Three quarters into their latest Smoothie King Center trip, the Houston Rockets appeared ready to rain on the parade of the surging Pelicans. Despite the absences of James Harden, Russell Westbrook and Clint Capela, their three best players on most nights, the Rockets found themselves up seven with 12 minutes to go. But once E’Twaun Moore moved his eyes upward, the tides turned New Orleans’ way for good.
“In the fourth quarter, I saw the score and was like ‘yeah, we have to pick it up,’” said the 30-year-old guard after the game. “So it was good to make some shots and help us build a lead.”
Is Moore implying that he doesn’t acknowledge the score before the fourth quarter begins? Probably not, but it does raise the question of how easy it is for players to see the exact situation from the court. Are their good sight lines on the ticker wrapping around the stands? Is it possible to get a good look at the jumbotron from directly beneath it? How much does this vary from arena to arena?
Nevertheless, once Moore knew his team trailed by seven and wisely willed his teammates to “pick it up,” they did. And I’m going to go out on a limb and say of Moore’s contributions, which included 14 of the Pelicans’ 41 points in the period, what the man himself called them: good. The result was a suddenly dominant 127-112 victory and the extension of a winning streak that stretched to a season-long four games. The +22 they put up on the Rockets in the fourth quarter was uniquely superb, but a string of strong showings in the final dozen minutes of regulation have been pivotal to putting the Pelicans back on a winning track that weaved through Denver and Portland before circling back to the Smoothie King Center.

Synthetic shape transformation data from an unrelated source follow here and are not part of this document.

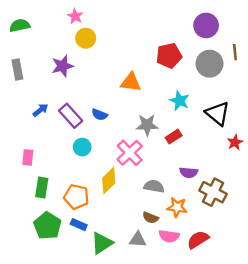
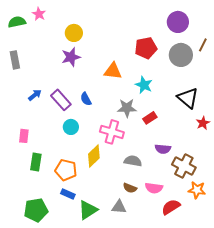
pink star: (75, 16) -> (39, 14), moved
brown line: (235, 52) -> (203, 45), turned 32
purple star: (63, 66) -> (71, 57), moved
cyan star: (179, 101) -> (144, 85), moved
blue semicircle: (100, 115) -> (86, 99), turned 40
pink cross: (130, 153) -> (112, 132), turned -30
orange star: (177, 207) -> (197, 190), moved
green pentagon: (47, 226) -> (36, 210), moved, turned 30
pink semicircle: (169, 236) -> (154, 188), moved

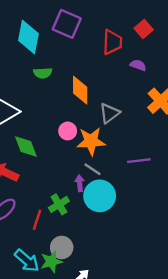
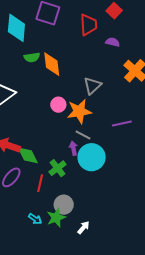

Moore isn’t the only common denominator in these performances, but he’s certainly been one of them. After riding the pine for the final seven games of the Pelicans’ 13-game skid, he’s been back in action for the previous six contests and has averaged nearly 23 minutes per game in the last four. That playing time includes over nine minutes of fourth-quarter action per game, during which he’s scored nearly half (26) of his 59 total points. Moore’s game has never been flashy, but he’s provided the substance and execution the Pelicans have desperately needed to get over the hump.
For as much as he loves his patented floater, Moore’s knack for sliding into open three-point space has been the most prominent aspect of his shot profile this season. His 41.1 percent three-point rate is a career high, and he’s taken them all over the floor:
The first clip typifies the sort of fast-break behavior that drives basketball traditionalists mad, but it’s a perfect example of Moore finding his spots. Save for the occasional razzle-dazzle, he isn’t one to try and create his own shot off the dribble, especially from three-point land. Through December 31, 91.4 percent of his threes have been assisted, and his availability on fast breaks has been a key contributor to that total.
It’s easier to find that sort of space when half of the players are on the other side of the court, but Moore can find space in the halfcourt offense too. As the ball rattles around the floor after his own mid-ranged attempt in the second clip, Moore realizes that his man, whether it be Chris Clemons or Eric Gordon, is preoccupied, and appropriately sneaks into the wide-open corner.
His 43.2 three-point percentage matches the mark he boasted last season and is ninth-best among players who’ve shot at least 80 long-ranged shots this season. When his shot goes cold and his outlet or alley-oop passes teeter on disaster, it can be easy to ask why he continues to get playing time over a young player like Nickeil Alexander-Walker. It’s a valid question! But the answer is his ability to simplify his game, find space amidst the chaos of a broken play or a fast break and knock down shots, a skill well-suited for the up-tempo scheme that Alvin Gentry wants in a complementary wing.
The following clip and the previous two were from the same two-minute stretch in the latest contest against the Rockets in which Moore knocked down four straight threes to turn the tides of the game. By game’s end, Moore had boosted his fourth-quarter three-point percentage to 66.7 percent over the four-game winning streak. Sure, that’s only a 12-shot sample, but the fact of the matter is that when the Pelicans have needed a bucket, the team’s second-oldest player has come through.
When the rubber meets the road, a team that relies on a role player like E’Twaun Moore staying hot throughout the course of a season likely won’t accomplish much. However, he’s not employed to put the rest of the roster on his back on a regular basis. Rather, he’s asked to occasionally pick up the slack left by the team’s core contributors, which was most recently present in the form of an 0-11 combined effort from the field from JJ Redick and Josh Hart.
Teams will often go as far as their two or three best players will take them. The same can be said of the Pelicans, whose success this year depends in large part on Jrue Holiday, Brandon Ingram and, eventually, Zion Williamson. While that group may not yet have the star power necessary to match up with the league’s elite on a regular basis, the supportive presence of Redick, Hart, Lonzo Ball, Derrick Favors, Jaxson Hayes and Moore is more than most trios in the back half of the Western Conference can rely on. Hopefully Moore won’t have to bear as much responsibility as he has during this most recent stretch, but the fact that he’s been able to do so at all could wind up being the difference in what will likely shape up to be a tight race for the eighth seed.